- _Aim of the task_
Return, word for word, only the lines of the data below that lie between the line with "staining shows moderate" and the line with "adenocarcinoma (low-grade) tissue", those two lines included.

- _Data provided_
'''
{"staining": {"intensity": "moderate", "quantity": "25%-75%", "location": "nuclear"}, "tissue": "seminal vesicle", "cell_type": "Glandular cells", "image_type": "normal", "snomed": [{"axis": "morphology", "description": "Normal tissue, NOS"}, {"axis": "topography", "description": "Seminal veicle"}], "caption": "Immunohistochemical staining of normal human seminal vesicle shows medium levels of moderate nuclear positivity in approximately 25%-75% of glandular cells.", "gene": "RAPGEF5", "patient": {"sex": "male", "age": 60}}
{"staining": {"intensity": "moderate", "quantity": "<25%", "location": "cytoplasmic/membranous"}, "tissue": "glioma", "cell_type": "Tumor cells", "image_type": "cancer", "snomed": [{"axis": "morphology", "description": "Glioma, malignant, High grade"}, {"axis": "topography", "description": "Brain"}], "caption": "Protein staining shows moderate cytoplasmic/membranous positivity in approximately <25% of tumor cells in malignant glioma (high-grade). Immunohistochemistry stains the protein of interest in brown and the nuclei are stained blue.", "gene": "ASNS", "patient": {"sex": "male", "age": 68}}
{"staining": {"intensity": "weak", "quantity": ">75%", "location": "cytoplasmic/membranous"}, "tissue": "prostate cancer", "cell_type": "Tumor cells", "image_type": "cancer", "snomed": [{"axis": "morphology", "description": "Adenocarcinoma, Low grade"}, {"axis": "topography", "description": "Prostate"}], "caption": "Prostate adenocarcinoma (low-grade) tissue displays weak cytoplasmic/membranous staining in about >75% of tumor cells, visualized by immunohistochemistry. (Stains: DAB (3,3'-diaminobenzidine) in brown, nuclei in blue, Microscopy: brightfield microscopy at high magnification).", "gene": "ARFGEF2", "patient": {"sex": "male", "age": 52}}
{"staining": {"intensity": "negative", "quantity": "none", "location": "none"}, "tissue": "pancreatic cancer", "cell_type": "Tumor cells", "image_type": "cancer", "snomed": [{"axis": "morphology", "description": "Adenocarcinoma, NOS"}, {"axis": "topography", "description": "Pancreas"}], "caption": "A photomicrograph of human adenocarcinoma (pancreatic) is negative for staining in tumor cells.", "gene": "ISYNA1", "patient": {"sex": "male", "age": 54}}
'''
- _Completed task_
{"staining": {"intensity": "moderate", "quantity": "<25%", "location": "cytoplasmic/membranous"}, "tissue": "glioma", "cell_type": "Tumor cells", "image_type": "cancer", "snomed": [{"axis": "morphology", "description": "Glioma, malignant, High grade"}, {"axis": "topography", "description": "Brain"}], "caption": "Protein staining shows moderate cytoplasmic/membranous positivity in approximately <25% of tumor cells in malignant glioma (high-grade). Immunohistochemistry stains the protein of interest in brown and the nuclei are stained blue.", "gene": "ASNS", "patient": {"sex": "male", "age": 68}}
{"staining": {"intensity": "weak", "quantity": ">75%", "location": "cytoplasmic/membranous"}, "tissue": "prostate cancer", "cell_type": "Tumor cells", "image_type": "cancer", "snomed": [{"axis": "morphology", "description": "Adenocarcinoma, Low grade"}, {"axis": "topography", "description": "Prostate"}], "caption": "Prostate adenocarcinoma (low-grade) tissue displays weak cytoplasmic/membranous staining in about >75% of tumor cells, visualized by immunohistochemistry. (Stains: DAB (3,3'-diaminobenzidine) in brown, nuclei in blue, Microscopy: brightfield microscopy at high magnification).", "gene": "ARFGEF2", "patient": {"sex": "male", "age": 52}}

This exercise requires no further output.